Instructions for the task: If a line in the entries below holds the string "động", copy it.

Information supplied:
-- -- --
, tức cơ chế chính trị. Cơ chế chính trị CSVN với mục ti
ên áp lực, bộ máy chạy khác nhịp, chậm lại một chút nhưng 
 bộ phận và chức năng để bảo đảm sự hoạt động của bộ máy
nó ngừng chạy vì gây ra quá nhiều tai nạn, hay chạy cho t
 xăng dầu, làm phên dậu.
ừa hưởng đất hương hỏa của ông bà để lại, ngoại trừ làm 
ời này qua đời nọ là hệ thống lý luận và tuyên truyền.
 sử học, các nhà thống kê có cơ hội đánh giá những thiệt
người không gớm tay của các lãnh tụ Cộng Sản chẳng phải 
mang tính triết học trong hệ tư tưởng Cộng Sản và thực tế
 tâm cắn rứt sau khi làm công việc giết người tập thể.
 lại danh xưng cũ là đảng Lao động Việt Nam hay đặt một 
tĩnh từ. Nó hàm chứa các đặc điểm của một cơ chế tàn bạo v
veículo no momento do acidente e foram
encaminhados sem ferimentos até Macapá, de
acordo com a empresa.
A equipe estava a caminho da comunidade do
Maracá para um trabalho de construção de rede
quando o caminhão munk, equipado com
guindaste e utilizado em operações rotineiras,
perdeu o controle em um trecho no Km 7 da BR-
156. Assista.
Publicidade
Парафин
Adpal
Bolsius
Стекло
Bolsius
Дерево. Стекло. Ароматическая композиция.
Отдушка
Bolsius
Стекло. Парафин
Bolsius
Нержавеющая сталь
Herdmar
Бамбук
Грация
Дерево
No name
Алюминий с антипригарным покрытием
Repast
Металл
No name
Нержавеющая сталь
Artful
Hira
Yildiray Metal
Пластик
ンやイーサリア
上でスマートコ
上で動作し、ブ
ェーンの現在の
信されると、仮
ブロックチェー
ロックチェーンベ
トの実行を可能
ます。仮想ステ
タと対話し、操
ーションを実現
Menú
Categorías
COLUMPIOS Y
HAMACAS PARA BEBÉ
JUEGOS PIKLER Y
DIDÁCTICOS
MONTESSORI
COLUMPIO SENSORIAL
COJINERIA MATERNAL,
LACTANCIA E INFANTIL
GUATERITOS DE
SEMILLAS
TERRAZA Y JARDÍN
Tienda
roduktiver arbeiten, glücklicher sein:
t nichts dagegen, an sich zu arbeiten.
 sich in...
-- -- --
Result:
 bộ phận và chức năng để bảo đảm sự hoạt động của bộ máy
 lại danh xưng cũ là đảng Lao động Việt Nam hay đặt một 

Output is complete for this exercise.